Police officers and sheriff’s deputies interviewed by The Times echoed that view.
“Everyone is against whatever law enforcement is doing, so that makes an officer kind of hesitant to initiate contact,” said one LAPD officer, who has worked in South L.A. for more than a decade and requested anonymity because he was not authorized to speak to the media. “A lot of guys will shy away from it because we’ve got the dash cams, we’ve got the body cams.… We don’t want it to come back on us.”
A motorcycle deputy named George Hofstetter tells the Times, “Not to make fun of it, but a lot of guys are like, ‘Look, I’m just going to act like a fireman.’ I’m going to handle my calls for service and the things that I have to do.” He added, “But going out there and making traffic stops and contacting persons who may be up to something nefarious? ‘I’m not going to do that anymore.’”
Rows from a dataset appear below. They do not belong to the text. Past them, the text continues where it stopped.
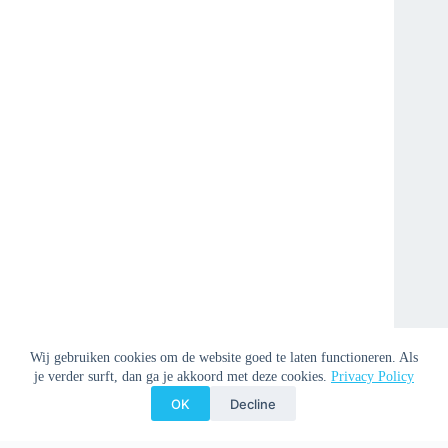
Wij gebruiken cookies om de website goed te laten functioneren. Als
je verder surft, dan ga je akkoord met deze cookies.
Privacy Policy
OK
Decline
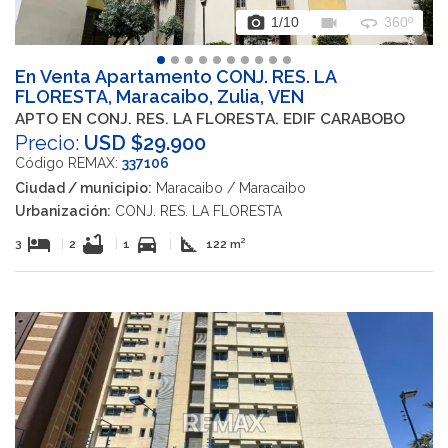
photo_camera
videocam
360
1
/10
360º
En Venta Apartamento CONJ. RES. LA
FLORESTA, Maracaibo, Zulia, VEN
APTO EN CONJ. RES. LA FLORESTA. EDIF CARABOBO
Precio:
USD $29.900
Código REMAX:
337106
Ciudad / municipio:
Maracaibo / Maracaibo
Urbanización:
CONJ. RES. LA FLORESTA
hotel
bathtub
directions_car
square_foot
3
|
2
|
1
|
122 m²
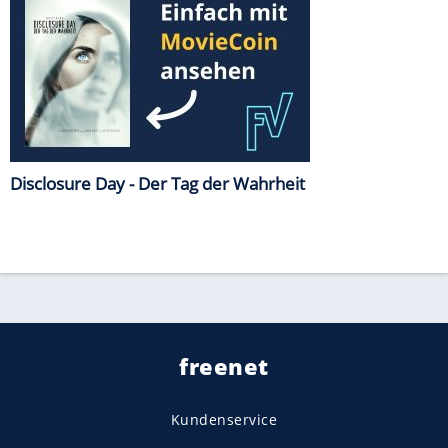
Disclosure Day - Der Tag der Wahrheit
freenet
Kundenservice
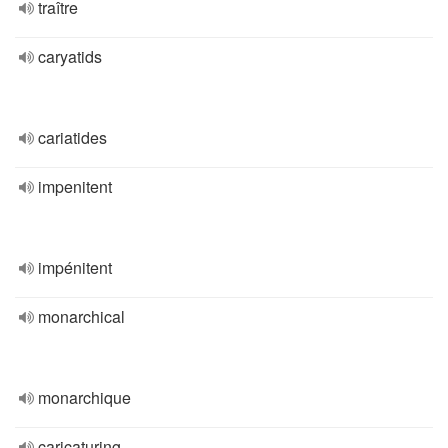
traître
caryatids
cariatides
impenitent
impénitent
monarchical
monarchique
caricaturing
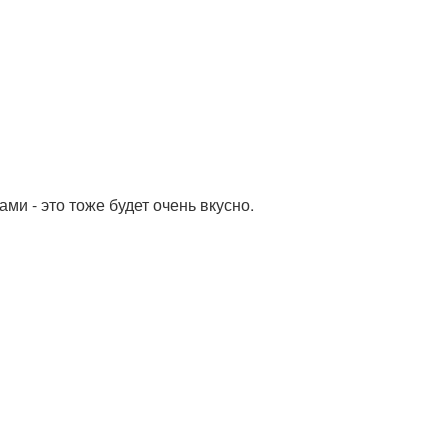
и - это тоже будет очень вкусно.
The picture of what is happening isn’t quite as simple as it sounds, though. For one thing, the decline in arrests began before the shooting of Mike Brown in 2014 made police shootings a national issue. That would seem to suggest that something else was motivating the decline or, at a minimum, that other factors were involved.
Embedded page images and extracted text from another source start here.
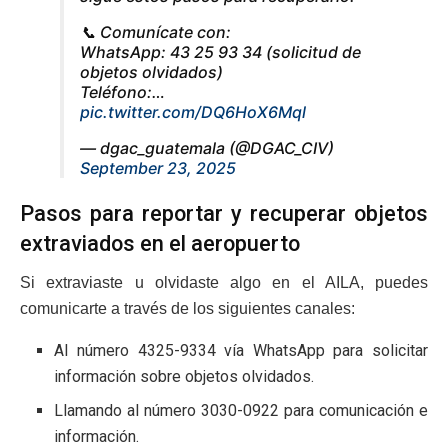
📞 Comunícate con:
WhatsApp: 43 25 93 34 (solicitud de
objetos olvidados)
Teléfono:…
pic.twitter.com/DQ6HoX6Mql
— dgac_guatemala (@DGAC_CIV)
September 23, 2025
Pasos para reportar y recuperar objetos
extraviados en el aeropuerto
Si extraviaste u olvidaste algo en el AILA, puedes
comunicarte a través de los siguientes canales:
Al número 4325-9334 vía WhatsApp para solicitar
información sobre objetos olvidados.
Llamando al número 3030-0922 para comunicación e
información.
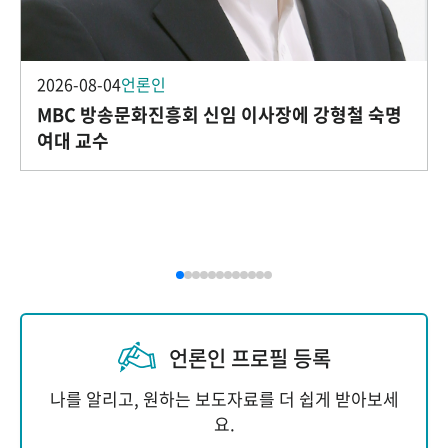
2026-08-04
언론인
MBC 방송문화진흥회 신임 이사장에 강형철 숙명
여대 교수
언론인 프로필 등록
나를 알리고, 원하는 보도자료를 더 쉽게 받아보세
요.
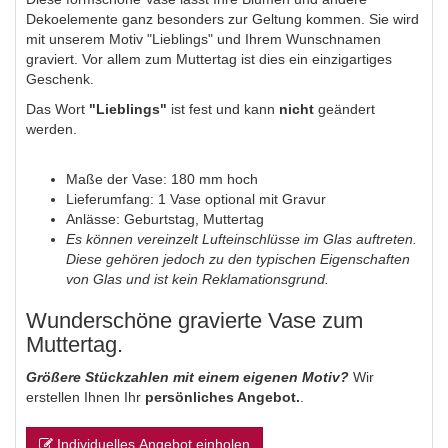
Dekoelemente ganz besonders zur Geltung kommen. Sie wird
mit unserem Motiv "Lieblings" und Ihrem Wunschnamen
graviert. Vor allem zum Muttertag ist dies ein einzigartiges
Geschenk.
Das Wort
"Lieblings"
ist fest und kann
nicht
geändert
werden.
Maße der Vase: 180 mm hoch
Lieferumfang: 1 Vase optional mit Gravur
Anlässe: Geburtstag, Muttertag
Es können vereinzelt Lufteinschlüsse im Glas auftreten.
Diese gehören jedoch zu den typischen Eigenschaften
von Glas und ist kein Reklamationsgrund.
Wunderschöne gravierte Vase zum
Muttertag.
Größere Stückzahlen mit einem eigenen Motiv?
Wir
erstellen Ihnen Ihr
persönliches Angebot.
.
Individuelles Angebot einholen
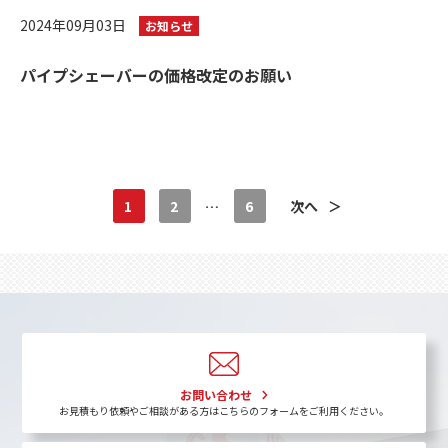
2024年09月03日
お知らせ
パイプシェーバーの価格改定のお願い
1
2
…
6
次へ
＞
お問い合わせ
お見積もり依頼やご相談がある方はこちらのフォームをご利用ください。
It may be the case that other factors play a role, including a recent ballot proposition that downgraded some drug offenses. However, the LA Times fails to note that the public issue of police handling of shootings involving black men really began two years earlier with the Trayvon Martin case. Martin was shot by George Zimmerman, not by police, but there was widespread anger at the police starting early in 2012 for failing to arrest Zimmerman for what many considered a murder rather than self-defense.
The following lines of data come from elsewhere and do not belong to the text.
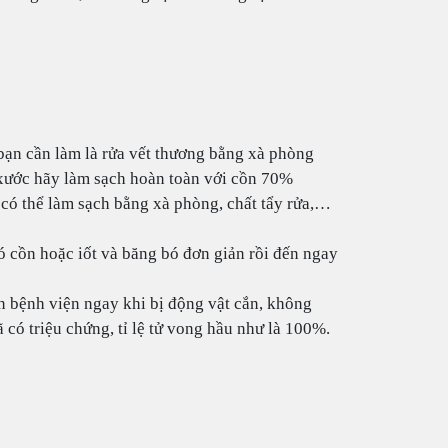
n bạn cần làm là rửa vết thương bằng xà phòng
y xước hãy làm sạch hoàn toàn với cồn 70%
có thể làm sạch bằng xà phòng, chất tẩy rửa,…
ó cồn hoặc iốt và băng bó đơn giản rồi đến ngay
 bệnh viện ngay khi bị động vật cắn, không
 có triệu chứng, tỉ lệ tử vong hầu như là 100%.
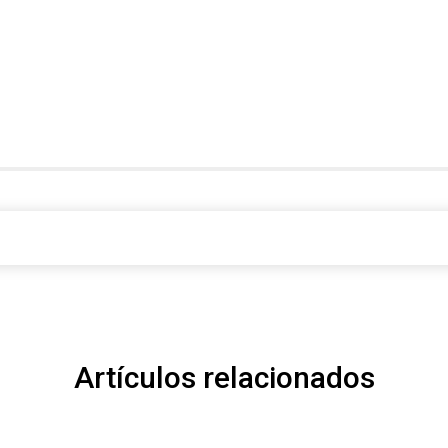
Artículos relacionados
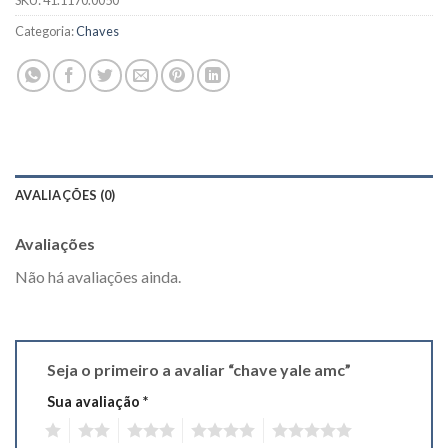
Categoria:
Chaves
AVALIAÇÕES (0)
Avaliações
Não há avaliações ainda.
Seja o primeiro a avaliar “chave yale amc”
Sua avaliação
*
1
2
3
4
5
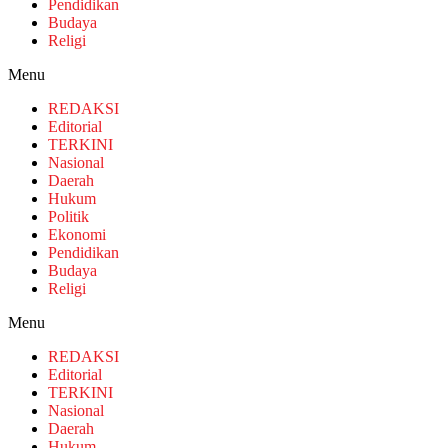
Pendidikan
Budaya
Religi
Menu
REDAKSI
Editorial
TERKINI
Nasional
Daerah
Hukum
Politik
Ekonomi
Pendidikan
Budaya
Religi
Menu
REDAKSI
Editorial
TERKINI
Nasional
Daerah
Hukum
In March the local police chief was pressured into stepping down from his job over criticism that he was failing to handle the case appropriately. The NAACP wrote to then Attorney General Eric Holder expressing a lack of faith in the local police and asking for federal oversight of the case. And months later, it was in response to the verdict freeing Zimmerman that the phrase “Black Lives Matter” initially arose.
The climate toward police began to sour well before the shooting of Mike Brown in Ferguson, so it’s possible the views of police officers around the country toward going the extra mile also began to change well before 2014.